Your objective:
Quote the passage of the designer-dog forum thread, starting with "I totally agree" and going on through "was brilliant! LOL.".

Source text:
# I know I'm preaching to the choir...



## khoch4 (Apr 15, 2009)

But the whole "designer" dog thing has completely gotten out of control. 

I'd heard of the whole goldendoodle/labradoodle and all the tiny "maltipoo" and "puggles" but I hadn't really realized that there seems to be a breeder for just about any combination you can think of and they're all selling them for MORE than a top quality pure bred dog. 

Case in point. My husband is a hunter and has always, always wanted a Chessie. We're thinking of getting a Chessie puppy in a few years when Bruno is older, wiser and behaving himself. So I was just kind of bumming around on the 'net looking up info on chessies (I can't resist puppy pictures) when I came across... a breeder of WEIMAPEAKES. Seriously? I just can't imagine the thought process there... I know next to nothing about dogs, but I would think anyone with common sense would know these willy-nilly breedings are a bad idea.


----------



## mylissyk (Feb 25, 2007)

I totally agree with you, I wish the "breeders" did.


----------



## LifeOfRiley (Nov 2, 2007)

Weimapeakes? Oh good lord. Yeah, that's a good idea. :doh:
I don't know all that much about either breed, but from what little I _think_ i know, that combination sounds like a real bad idea. Not that ANY "designer mutt" is a good idea - they're not. 

Though I did like Jenna's idea about crossing her Whippets with "English Cream Goldens" to produce Whipped Creams. That was brilliant! LOL.


----------



## Maxs Mom (Mar 22, 2008)

If the "name" is for fun then call them what you want but they aren't and never will be anything but MUTTS!!!! Mutts are just fine in my book but do NOT ask a $1500 price tag for one. It can not be a "breed" until you can breed them together and get the same dog and you can't do that with these!

Provided material:
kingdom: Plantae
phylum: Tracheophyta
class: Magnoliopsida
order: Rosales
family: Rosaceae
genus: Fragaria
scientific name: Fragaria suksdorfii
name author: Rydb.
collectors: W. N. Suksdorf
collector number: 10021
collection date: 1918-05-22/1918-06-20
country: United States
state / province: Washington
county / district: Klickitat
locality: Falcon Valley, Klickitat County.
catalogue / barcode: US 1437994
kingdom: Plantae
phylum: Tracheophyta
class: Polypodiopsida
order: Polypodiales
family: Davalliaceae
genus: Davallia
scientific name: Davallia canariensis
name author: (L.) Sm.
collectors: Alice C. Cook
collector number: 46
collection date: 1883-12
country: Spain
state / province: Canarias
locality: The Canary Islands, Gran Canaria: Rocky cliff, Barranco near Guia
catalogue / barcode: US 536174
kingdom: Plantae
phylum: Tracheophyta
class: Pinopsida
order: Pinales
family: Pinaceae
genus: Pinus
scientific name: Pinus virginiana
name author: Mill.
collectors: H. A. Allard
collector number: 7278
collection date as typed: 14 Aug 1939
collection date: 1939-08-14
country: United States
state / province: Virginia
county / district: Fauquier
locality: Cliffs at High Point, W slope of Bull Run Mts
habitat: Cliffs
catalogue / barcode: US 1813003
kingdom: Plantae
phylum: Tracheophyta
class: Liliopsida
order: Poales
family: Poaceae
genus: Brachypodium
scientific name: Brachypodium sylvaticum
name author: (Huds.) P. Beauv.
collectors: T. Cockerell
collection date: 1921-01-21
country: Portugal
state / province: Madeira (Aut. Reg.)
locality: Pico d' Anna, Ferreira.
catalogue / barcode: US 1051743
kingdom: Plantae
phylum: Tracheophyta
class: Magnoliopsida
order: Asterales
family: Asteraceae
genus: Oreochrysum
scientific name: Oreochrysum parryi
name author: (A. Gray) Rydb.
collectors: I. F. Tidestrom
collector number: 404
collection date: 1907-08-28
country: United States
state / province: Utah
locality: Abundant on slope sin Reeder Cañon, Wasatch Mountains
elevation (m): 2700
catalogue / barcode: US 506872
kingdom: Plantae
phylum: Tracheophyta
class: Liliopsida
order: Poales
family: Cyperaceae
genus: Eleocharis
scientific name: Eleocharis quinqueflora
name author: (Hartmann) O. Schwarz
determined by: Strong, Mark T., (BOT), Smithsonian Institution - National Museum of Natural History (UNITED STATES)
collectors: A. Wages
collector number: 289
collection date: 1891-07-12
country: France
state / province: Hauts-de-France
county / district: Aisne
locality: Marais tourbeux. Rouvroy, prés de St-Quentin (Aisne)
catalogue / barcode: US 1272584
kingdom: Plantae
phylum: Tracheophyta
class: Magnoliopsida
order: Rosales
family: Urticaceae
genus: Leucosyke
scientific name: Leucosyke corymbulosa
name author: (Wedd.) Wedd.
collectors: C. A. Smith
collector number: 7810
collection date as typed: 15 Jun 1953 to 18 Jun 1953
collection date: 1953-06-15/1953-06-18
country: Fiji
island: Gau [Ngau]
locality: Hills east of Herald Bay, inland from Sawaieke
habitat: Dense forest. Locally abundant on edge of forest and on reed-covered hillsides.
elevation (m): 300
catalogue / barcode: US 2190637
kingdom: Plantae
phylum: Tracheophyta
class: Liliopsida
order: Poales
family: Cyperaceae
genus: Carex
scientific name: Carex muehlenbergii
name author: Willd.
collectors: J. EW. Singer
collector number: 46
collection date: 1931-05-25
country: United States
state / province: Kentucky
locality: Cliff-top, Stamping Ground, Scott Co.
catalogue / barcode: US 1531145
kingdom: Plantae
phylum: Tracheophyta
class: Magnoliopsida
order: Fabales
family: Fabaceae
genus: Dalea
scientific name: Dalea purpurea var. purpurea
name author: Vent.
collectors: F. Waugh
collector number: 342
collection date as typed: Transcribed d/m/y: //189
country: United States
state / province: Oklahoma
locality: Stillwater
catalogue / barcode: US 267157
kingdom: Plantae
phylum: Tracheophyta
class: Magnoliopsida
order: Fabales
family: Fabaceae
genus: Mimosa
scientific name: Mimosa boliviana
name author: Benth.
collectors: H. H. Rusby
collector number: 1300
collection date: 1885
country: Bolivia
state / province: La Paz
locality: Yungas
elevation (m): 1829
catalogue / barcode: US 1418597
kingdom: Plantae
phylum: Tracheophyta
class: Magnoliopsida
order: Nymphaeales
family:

Right answer:
I totally agree with you, I wish the "breeders" did.


----------



## LifeOfRiley (Nov 2, 2007)

Weimapeakes? Oh good lord. Yeah, that's a good idea. :doh:
I don't know all that much about either breed, but from what little I _think_ i know, that combination sounds like a real bad idea. Not that ANY "designer mutt" is a good idea - they're not. 

Though I did like Jenna's idea about crossing her Whippets with "English Cream Goldens" to produce Whipped Creams. That was brilliant! LOL.